-- DATA BLOCK follows --

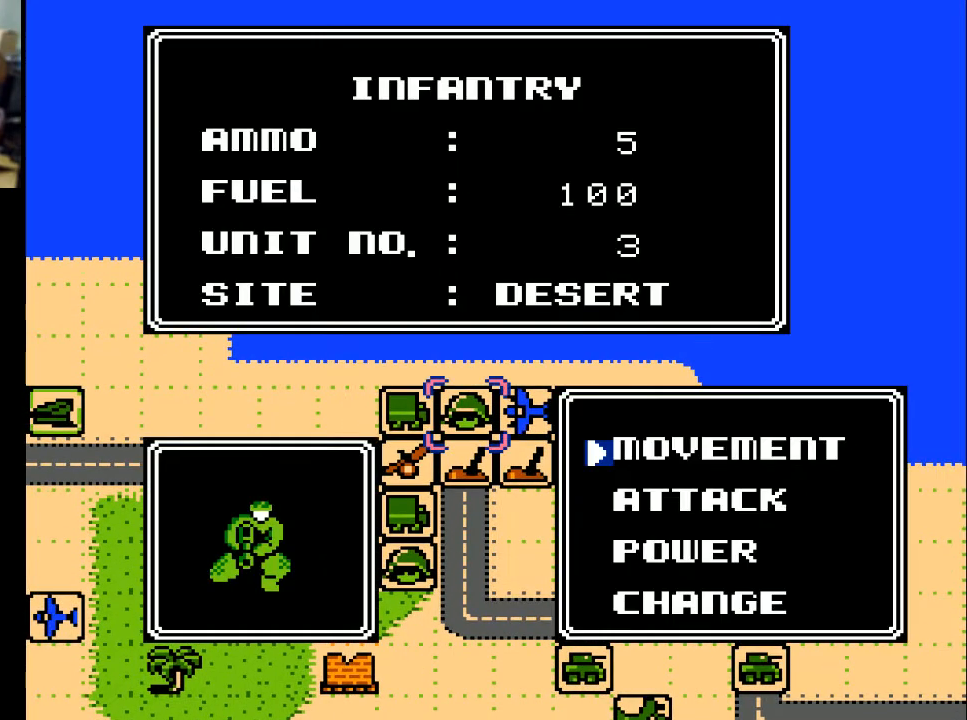
{"buttons": [], "events": [[233, "A", "down"], [400, "A", "up"]]}
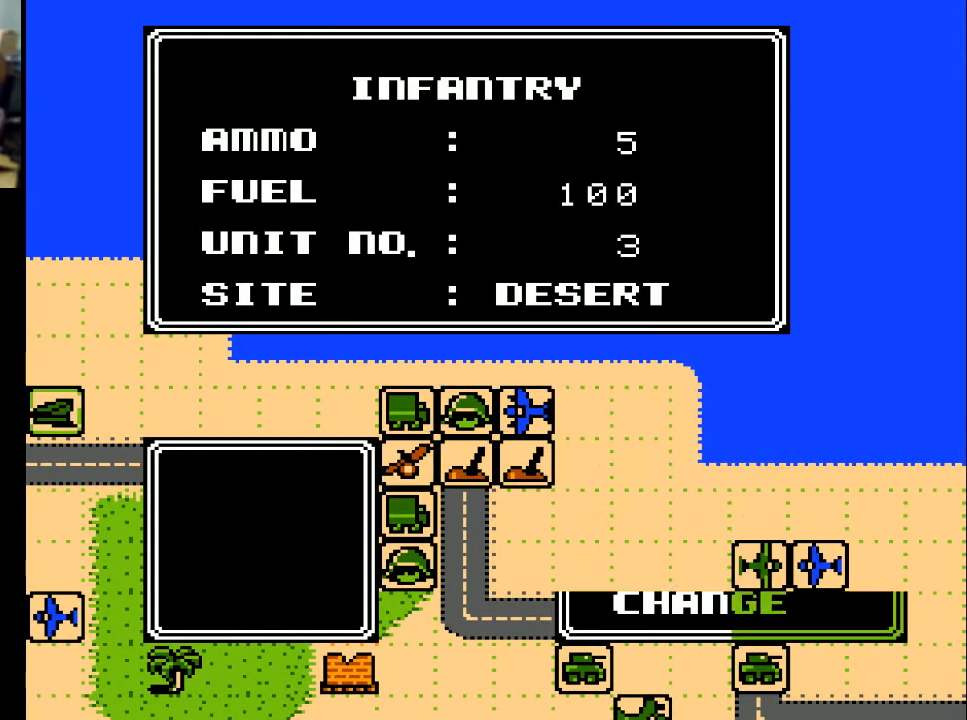
{"buttons": [], "events": []}
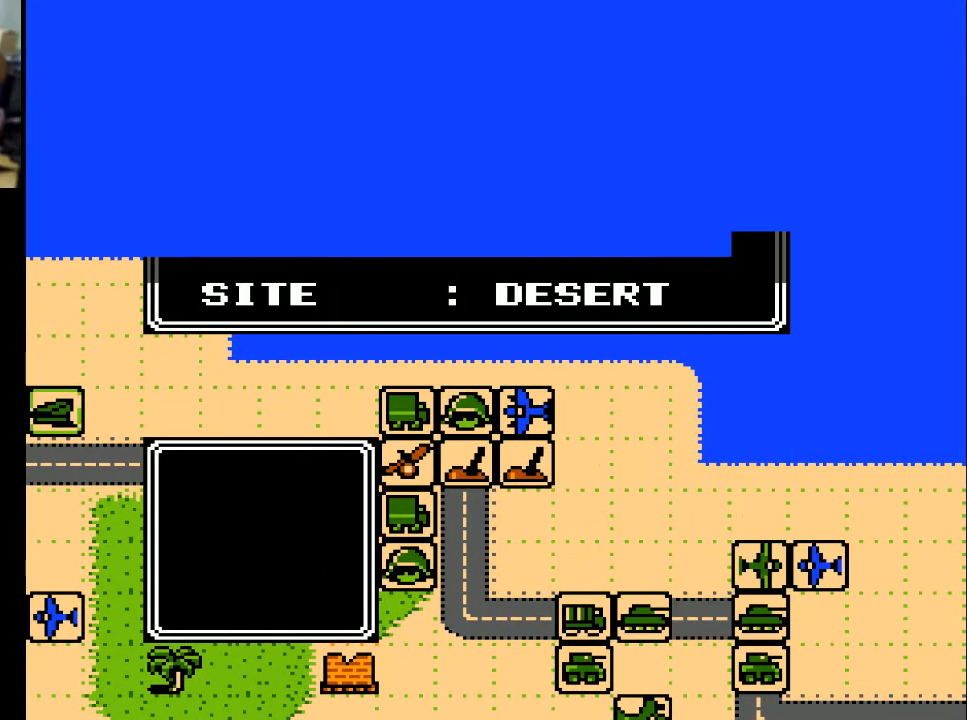
{"buttons": ["A"], "events": [[467, "A", "down"]]}
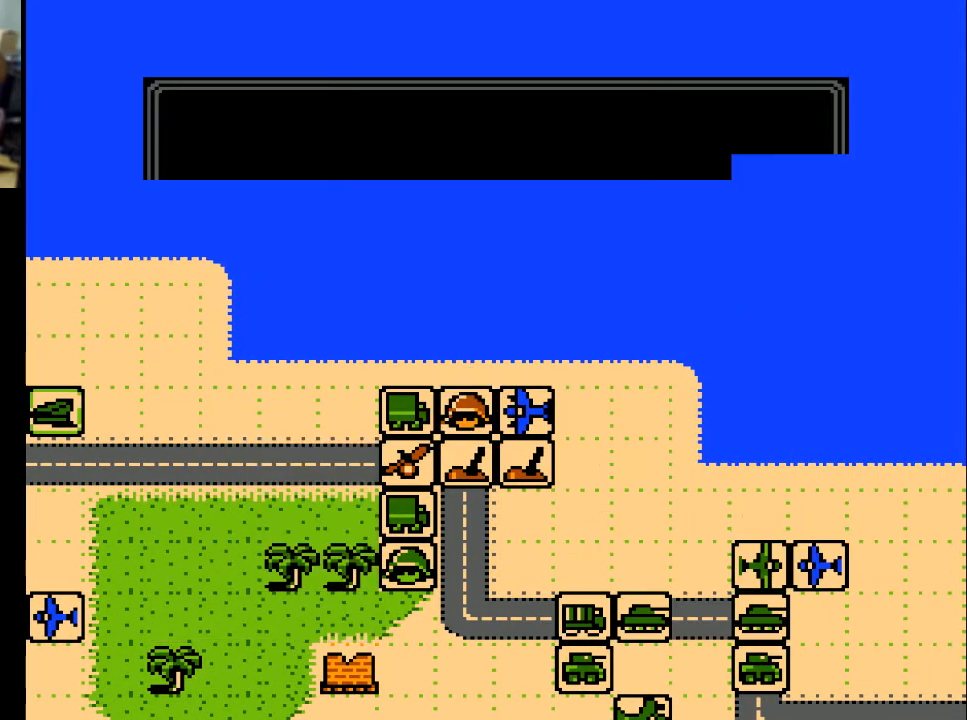
{"buttons": [], "events": [[67, "A", "up"]]}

-- DATA BLOCK concluded --

WHAT THIS TASK INVOLVES
Restate the listing word for word, pictures excluded.

SOLUTION BELOW
{"buttons": [], "events": [[233, "A", "down"], [400, "A", "up"]]}
{"buttons": [], "events": []}
{"buttons": ["A"], "events": [[467, "A", "down"]]}
{"buttons": [], "events": [[67, "A", "up"]]}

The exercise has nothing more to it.